## 6.6 Using dynamic arrays

With dynamic arrays we can implement the unrestricted sequence ADT,
without any additional arguments or preconditions due to capacity issues.

Since at each point in time the sequence is stored in a static array,
the implementation of every operation stays the same, so I won't repeat them.
I will just focus on the main issue when using dynamic arrays:
when should the array be resized and by how much?

It's obvious the dynamic array must grow when inserting an item in a full
array.

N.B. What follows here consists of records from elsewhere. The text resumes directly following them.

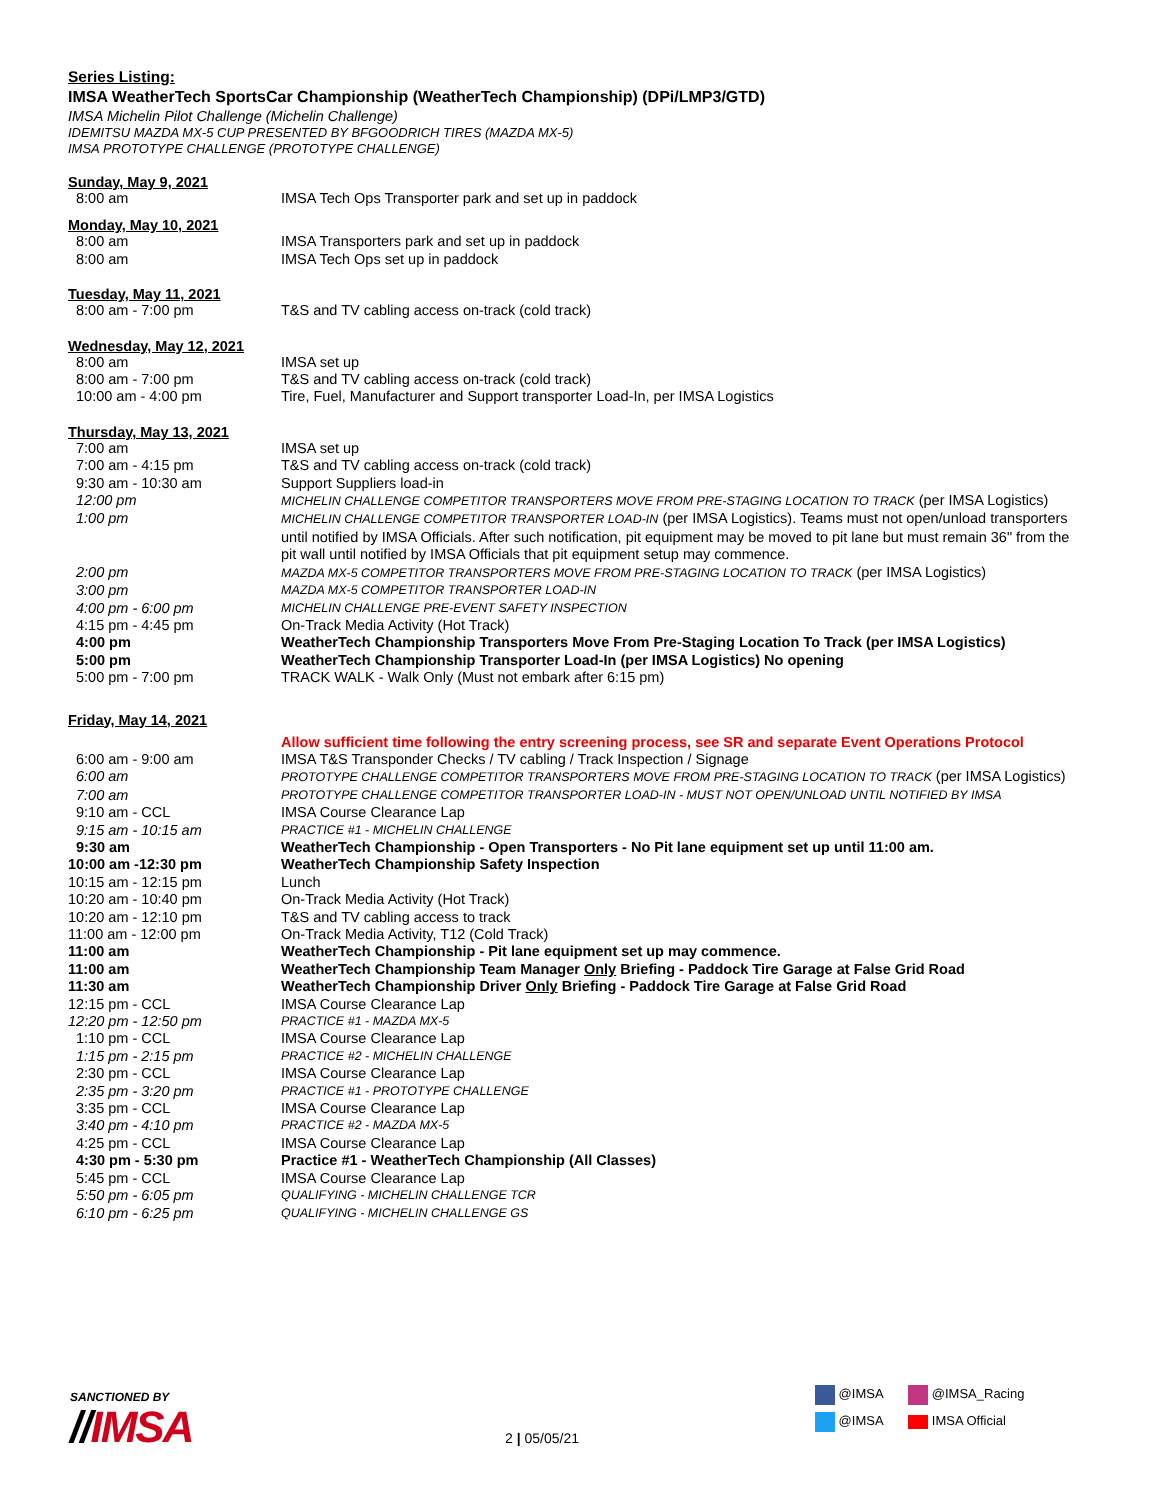Series Listing:
IMSA WeatherTech SportsCar Championship (WeatherTech Championship) (DPi/LMP3/GTD)
IMSA Michelin Pilot Challenge (Michelin Challenge)
IDEMITSU MAZDA MX-5 CUP PRESENTED BY BFGOODRICH TIRES (MAZDA MX-5)
IMSA PROTOTYPE CHALLENGE (PROTOTYPE CHALLENGE)
Sunday, May 9, 2021
| 8:00 am | IMSA Tech Ops Transporter park and set up in paddock |
Monday, May 10, 2021
| 8:00 am | IMSA Transporters park and set up in paddock |
| 8:00 am | IMSA Tech Ops set up in paddock |
Tuesday, May 11, 2021
| 8:00 am - 7:00 pm | T&S and TV cabling access on-track (cold track) |
Wednesday, May 12, 2021
| 8:00 am | IMSA set up |
| 8:00 am - 7:00 pm | T&S and TV cabling access on-track (cold track) |
| 10:00 am - 4:00 pm | Tire, Fuel, Manufacturer and Support transporter Load-In, per IMSA Logistics |
Thursday, May 13, 2021
| 7:00 am | IMSA set up |
| 7:00 am - 4:15 pm | T&S and TV cabling access on-track (cold track) |
| 9:30 am - 10:30 am | Support Suppliers load-in |
| 12:00 pm | MICHELIN CHALLENGE COMPETITOR TRANSPORTERS MOVE FROM PRE-STAGING LOCATION TO TRACK (per IMSA Logistics) |
| 1:00 pm | MICHELIN CHALLENGE COMPETITOR TRANSPORTER LOAD-IN (per IMSA Logistics). Teams must not open/unload transporters until notified by IMSA Officials. After such notification, pit equipment may be moved to pit lane but must remain 36" from the pit wall until notified by IMSA Officials that pit equipment setup may commence. |
| 2:00 pm | MAZDA MX-5 COMPETITOR TRANSPORTERS MOVE FROM PRE-STAGING LOCATION TO TRACK (per IMSA Logistics) |
| 3:00 pm | MAZDA MX-5 COMPETITOR TRANSPORTER LOAD-IN |
| 4:00 pm - 6:00 pm | MICHELIN CHALLENGE PRE-EVENT SAFETY INSPECTION |
| 4:15 pm - 4:45 pm | On-Track Media Activity (Hot Track) |
| 4:00 pm | WeatherTech Championship Transporters Move From Pre-Staging Location To Track (per IMSA Logistics) |
| 5:00 pm | WeatherTech Championship Transporter Load-In (per IMSA Logistics) No opening |
| 5:00 pm - 7:00 pm | TRACK WALK - Walk Only (Must not embark after 6:15 pm) |
Friday, May 14, 2021
| | Allow sufficient time following the entry screening process, see SR and separate Event Operations Protocol |
| 6:00 am - 9:00 am | IMSA T&S Transponder Checks / TV cabling / Track Inspection / Signage |
| 6:00 am | PROTOTYPE CHALLENGE COMPETITOR TRANSPORTERS MOVE FROM PRE-STAGING LOCATION TO TRACK (per IMSA Logistics) |
| 7:00 am | PROTOTYPE CHALLENGE COMPETITOR TRANSPORTER LOAD-IN - MUST NOT OPEN/UNLOAD UNTIL NOTIFIED BY IMSA |
| 9:10 am - CCL | IMSA Course Clearance Lap |
| 9:15 am - 10:15 am | PRACTICE #1 - MICHELIN CHALLENGE |
| 9:30 am | WeatherTech Championship - Open Transporters - No Pit lane equipment set up until 11:00 am. |
| 10:00 am -12:30 pm | WeatherTech Championship Safety Inspection |
| 10:15 am - 12:15 pm | Lunch |
| 10:20 am - 10:40 pm | On-Track Media Activity (Hot Track) |
| 10:20 am - 12:10 pm | T&S and TV cabling access to track |
| 11:00 am - 12:00 pm | On-Track Media Activity, T12 (Cold Track) |
| 11:00 am | WeatherTech Championship - Pit lane equipment set up may commence. |
| 11:00 am | WeatherTech Championship Team Manager Only Briefing - Paddock Tire Garage at False Grid Road |
| 11:30 am | WeatherTech Championship Driver Only Briefing - Paddock Tire Garage at False Grid Road |
| 12:15 pm - CCL | IMSA Course Clearance Lap |
| 12:20 pm - 12:50 pm | PRACTICE #1 - MAZDA MX-5 |
| 1:10 pm - CCL | IMSA Course Clearance Lap |
| 1:15 pm - 2:15 pm | PRACTICE #2 - MICHELIN CHALLENGE |
| 2:30 pm - CCL | IMSA Course Clearance Lap |
| 2:35 pm - 3:20 pm | PRACTICE #1 - PROTOTYPE CHALLENGE |
| 3:35 pm - CCL | IMSA Course Clearance Lap |
| 3:40 pm - 4:10 pm | PRACTICE #2 - MAZDA MX-5 |
| 4:25 pm - CCL | IMSA Course Clearance Lap |
| 4:30 pm - 5:30 pm | Practice #1 - WeatherTech Championship (All Classes) |
| 5:45 pm - CCL | IMSA Course Clearance Lap |
| 5:50 pm - 6:05 pm | QUALIFYING - MICHELIN CHALLENGE TCR |
| 6:10 pm - 6:25 pm | QUALIFYING - MICHELIN CHALLENGE GS |
SANCTIONED BY
//IMSA 2 | 05/05/21
@IMSA @IMSA_Racing
@IMSA IMSA Official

Two simple policies are to grow the capacity by a fixed amount,
or by an amount proportional to the current one, say by 100% (doubling).
The former may lead to many linear-time resize operations as the sequence grows,
while the latter risks wasting capacity if the sequence doesn't grow much more.
So which policy is better?

### 6.6.1 Amortised complexity

I'm going to compare doubling the capacity against increasing it by 100,
when the array gets full. It doesn't matter where the item is inserted when
it triggers a resize, so I'm going to consider the fastest insertion: appending.

In the best case, appending an item doesn't require resizing the array and thus
takes constant time. In the worst case, appending an item to a full array
takes linear time: if the full array has length and capacity _n_,
then the new array has length _n_ + 1 (after appending the new item) and
capacity _n_ + 100 or 2×_n_, depending on the policy.

The best- and worst-case complexities only consider a single execution of the
operation. However, often the same operation is executed repeatedly.
Users are interested in the total time,
not whether some executions were faster than others.
If some function does 1000 appends, and 999 of them take 1&nbsp;ms but one takes
1001&nbsp;ms, for the user it's the same as if each had taken 2&nbsp;ms:
the total time waiting for the result is 2&nbsp;seconds.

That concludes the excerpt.